Brain connectivity in Autism Spectrum Disorder

Autism Spectrum Disorder (ASD) is believed to be a disconnection syndrome in which normally functioning brain regions are abnormally connected to each other. Using the graph theory formalism, we analyzed the brain functional networks of children with autism and compared them with a group of healthy volunteers. The analysis revealed that children with autism have altered brain networks compared to their healthy peers.

Registration of Multi-Fiber Models

Multi-Fiber Diffusion Models have been introduced as a new representation of the diffusion signal in the white matter. By allowing several fibers to be present at the same voxel, multi-fiber DTI levarage the image accuracy in crossing fibers areas.

In this project, we use multi-fiber DTI to improve the spatial normalization of diffusion images. The idea is based on the processing of gaussian mixture models and the generalization of similarity metrics. The enhanced spatial normalization allows to better characterize the white matter differences between patients with mental diseases and healthy controls.

Morphometry of Mental Disorders

source: Hellerhoff

Tuberous sclerosis complex (TSC) is a rare disease which causes cells to grow beyond the stopping criterion of their development. It leads to the growth of benign tumor sites in the brain and other organs such as the kidney, the lungs and the heart. Patients with TSC may suffer mental disorders (such as autism) or may preserve all their cognitive capabilities. The relation between observed features of TSC and the diagnosis of mental disorders remains an open question.

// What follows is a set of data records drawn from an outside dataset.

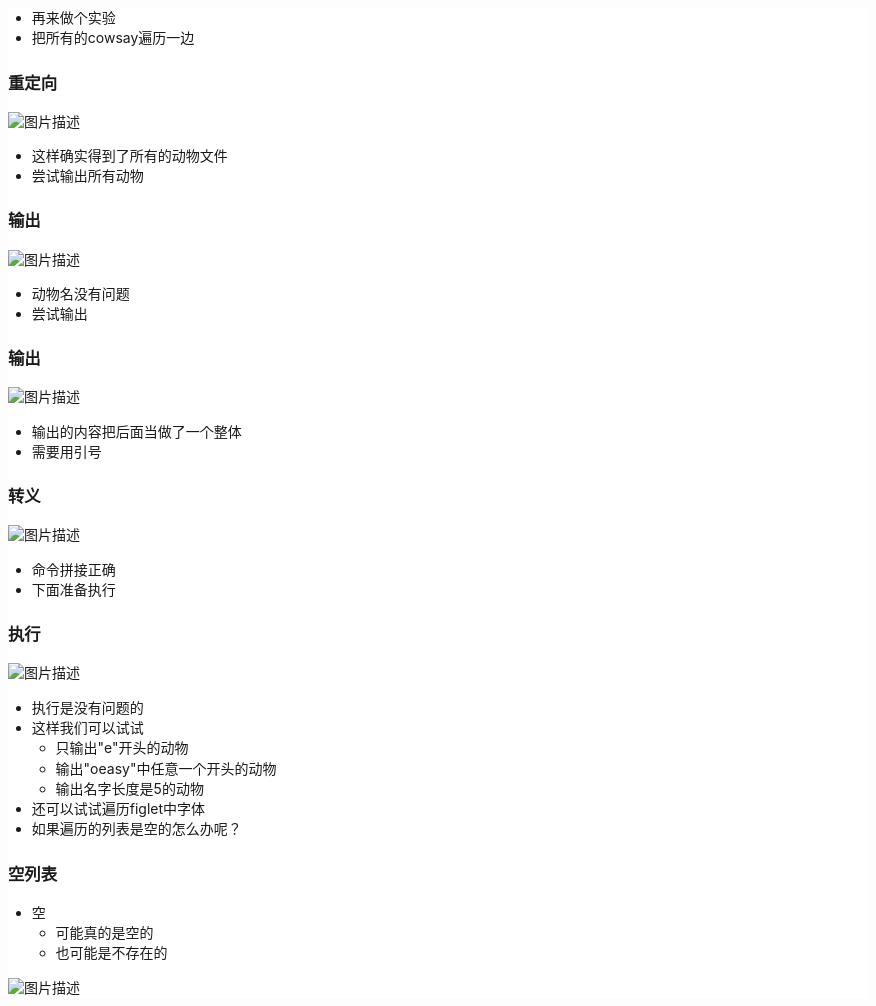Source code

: - 再来做个实验
- 把所有的cowsay遍历一边


### 重定向

![图片描述](https://doc.shiyanlou.com/courses/uid1190679-20220506-1651801025079)

- 这样确实得到了所有的动物文件
- 尝试输出所有动物

### 输出

![图片描述](https://doc.shiyanlou.com/courses/uid1190679-20220506-1651802396520)

-  动物名没有问题
-  尝试输出

### 输出

![图片描述](https://doc.shiyanlou.com/courses/uid1190679-20220506-1651803133732)

- 输出的内容把后面当做了一个整体
- 需要用引号

### 转义

![图片描述](https://doc.shiyanlou.com/courses/uid1190679-20220506-1651803199188)

- 命令拼接正确
- 下面准备执行

### 执行

![图片描述](https://doc.shiyanlou.com/courses/uid1190679-20220506-1651803293492)

- 执行是没有问题的
- 这样我们可以试试
	- 只输出"e"开头的动物	
	- 输出"oeasy"中任意一个开头的动物
	- 输出名字长度是5的动物
- 还可以试试遍历figlet中字体
- 如果遍历的列表是空的怎么办呢？

### 空列表

- 空
	- 可能真的是空的
	- 也可能是不存在的

![图片描述](https://doc.shiyanlou.com/courses/uid1190679-20211006-1633522987323)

TSC can be detected on MRI by the anatomical shifts due to the presence of large cells. This project aims at extracting information about inter-patients anatomical variability to infer information about the brain areas responsible for mental disorders when affected by TSC.

Exploring the Brain Connectome

Are human beings determined by the way their neurons are connected with each other, also known as their connetome? How are memories encoded in the brain? Where exactly do mental disorders take place in the complex wiring of the brain? Answers to these questions require technologies to image the brain at the neuron scale and algorithms to efficiently process them.

Transmission electron microscopy (TEM) images offer an insight of the brain in which neurons and their connections, their synapses, can be seen. The volume of data (of the order of 10To for the only visual cortex of a mouse) and the density of information they contain can only be processed by tailored algorithms. The goal of this project is to reconstruct a unique volume of the mouse visual cortex from the hundreds of thousands of bidimensional patches aquired by the electron microscope. This volume will be an invaluable tool to track neuron paths and emphasize their connections.

Comparing Images Based on Graphs

A graph to understand and compare images? In this project, we build image summaries by representing the image as a graph connecting its salient regions. Since a same anatomy can appear with different spatial orientations, the summaries need to be invariant under some spatial transformations, including rotation and scaling. We use a particular theorem of spectral graph theory, related to the Graph Fourier Transform (GFT) to ensure the invariance of our summaries. As a result, the invariant summaries can be quickly computed and compared with each other in a jiffy.